DOCUMENT SECTION:
Michael David Muhlheim

Michael D Muhlheim

R&D Staff

Dr. Michael D. Muhlheim is a research and development staff member in the Modern Nuclear I&C Group, in the Advanced Reactor Engineering and Development Section, at the Oak Ridge National Laboratory (ORNL). 

Through experience and training, Dr. Muhlheim is well versed in performing qualitative and quantitative safety assessments on industrial facilities, nuclear facilities, and currently operating and advanced nuclear power plant (NPP) designs; evaluating the instrumentation and control (I&C) systems for NPPs, research reactors and space reactors; and developing new tools and metrics for evaluating those systems. Specifically, Dr. Muhlheim has

  • Performed technical evaluations for the NRC of the I&C systems for numerous NPPs including the US-APWR, ESBWR, APR1400, ACR-1000, Doosan, and GE-H.
  • Investigated and developed criteria for I&C systems including embedded digital devices, wireless communications, highly integrated control room communications, diversity attributes for safety-related digital systems, and digital twins.

DATA LISTING:
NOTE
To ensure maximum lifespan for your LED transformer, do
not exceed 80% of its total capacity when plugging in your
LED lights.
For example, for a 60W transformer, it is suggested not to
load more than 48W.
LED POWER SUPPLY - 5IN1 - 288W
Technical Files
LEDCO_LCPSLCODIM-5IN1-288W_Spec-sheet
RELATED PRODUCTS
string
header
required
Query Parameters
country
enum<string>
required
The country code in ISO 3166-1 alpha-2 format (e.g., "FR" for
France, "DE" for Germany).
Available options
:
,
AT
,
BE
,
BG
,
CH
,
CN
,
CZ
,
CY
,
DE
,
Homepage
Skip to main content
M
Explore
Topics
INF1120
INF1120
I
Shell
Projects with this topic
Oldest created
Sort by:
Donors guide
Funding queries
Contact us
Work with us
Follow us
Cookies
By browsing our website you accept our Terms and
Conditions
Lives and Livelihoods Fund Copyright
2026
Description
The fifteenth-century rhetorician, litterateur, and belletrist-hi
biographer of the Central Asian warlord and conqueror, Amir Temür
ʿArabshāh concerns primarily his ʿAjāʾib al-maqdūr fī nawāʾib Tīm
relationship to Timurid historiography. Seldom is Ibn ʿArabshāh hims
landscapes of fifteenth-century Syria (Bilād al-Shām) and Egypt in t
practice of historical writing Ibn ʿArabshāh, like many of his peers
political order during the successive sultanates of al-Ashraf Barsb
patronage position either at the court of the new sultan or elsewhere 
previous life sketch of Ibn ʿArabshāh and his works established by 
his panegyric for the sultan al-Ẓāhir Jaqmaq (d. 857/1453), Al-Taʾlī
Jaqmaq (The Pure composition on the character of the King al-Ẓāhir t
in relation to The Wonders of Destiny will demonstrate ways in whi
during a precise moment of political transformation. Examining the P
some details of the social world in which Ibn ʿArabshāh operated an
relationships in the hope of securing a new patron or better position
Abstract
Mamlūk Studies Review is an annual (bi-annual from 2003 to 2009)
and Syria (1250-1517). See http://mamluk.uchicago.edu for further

TASK INSTRUCTIONS: Copy the staff profile of Michael D. Muhlheim in full, word for word. The material above has no connection to the staff profile.

RESULT OF THE TASK:
Michael David Muhlheim

Michael D Muhlheim

R&D Staff

Dr. Michael D. Muhlheim is a research and development staff member in the Modern Nuclear I&C Group, in the Advanced Reactor Engineering and Development Section, at the Oak Ridge National Laboratory (ORNL). 

Through experience and training, Dr. Muhlheim is well versed in performing qualitative and quantitative safety assessments on industrial facilities, nuclear facilities, and currently operating and advanced nuclear power plant (NPP) designs; evaluating the instrumentation and control (I&C) systems for NPPs, research reactors and space reactors; and developing new tools and metrics for evaluating those systems. Specifically, Dr. Muhlheim has

  • Performed technical evaluations for the NRC of the I&C systems for numerous NPPs including the US-APWR, ESBWR, APR1400, ACR-1000, Doosan, and GE-H.
  • Investigated and developed criteria for I&C systems including embedded digital devices, wireless communications, highly integrated control room communications, diversity attributes for safety-related digital systems, and digital twins.